Fun fact: TupleStruct { 0: value, 1: value }

I just spotted this crazy syntax for initializing and pattern matching tuple structs and newtypes in the Rust reference.

#[derive(Eq, PartialEq, Debug)]
struct Wat(u32);

fn main() {
    assert_eq!(
        Wat(32),
        Wat { 0: 32 } // wat
    );
    
    match Wat(32) {
        Wat { 0: 32 } => {},
        _ => panic!(),
    }
}
5 Likes

Considering that tuple struct field accesses works via numbers, i.e. assert_eq!(wat.0, 32), a corresponding initialization syntax doesn't seem all that farfetched to me.
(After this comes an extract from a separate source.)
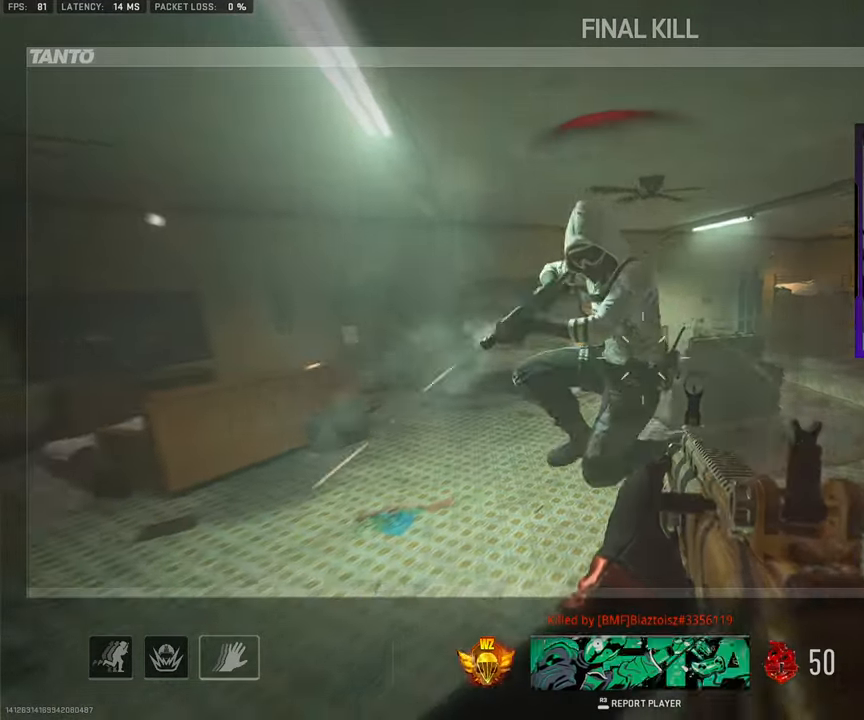
{"buttons": [], "left_stick": "up", "right_stick": "center", "events": [[250, "L3", "down"], [433, "L3", "up"]]}
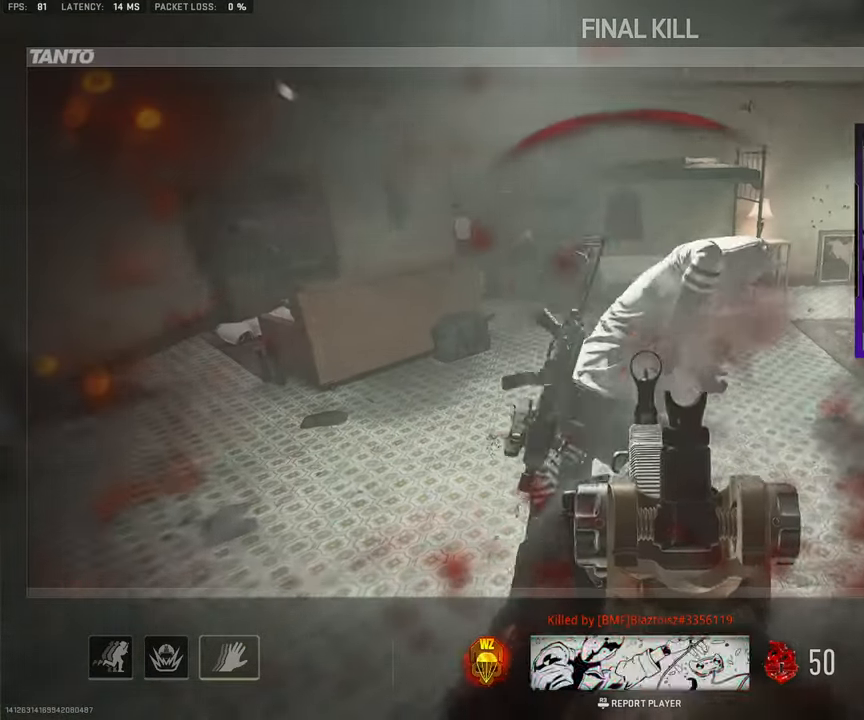
{"buttons": ["L3"], "left_stick": "up", "right_stick": "center", "events": [[117, "L3", "down"], [267, "L3", "up"], [400, "L3", "down"]]}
https://github.com/rust-lang/rfcs/pull/1506

3 Likes

This can be used with struct update syntax as well.

#[derive(Debug)]
struct Type(i32, i32, i32, i32, i32, i32, i32, i32, i32, i32);

fn main() {
    let x = Type(0, 1, 2, 3, 4, 5, 6, 7, 8, 9);
    let y = Type { 1: 5, ..x };
    println!("{:?}", y);
}

This is useful when dealing with macros, as tuples don't have to special cased.

2 Likes
struct S(i32);

fn foo(s: S) {
    let x: i32 = s.0000000000000000000000000000000000000000000000000000000000000;
}

:duck::duck::duck:

This is a reported bug though, hopefully it'll get fixed soon.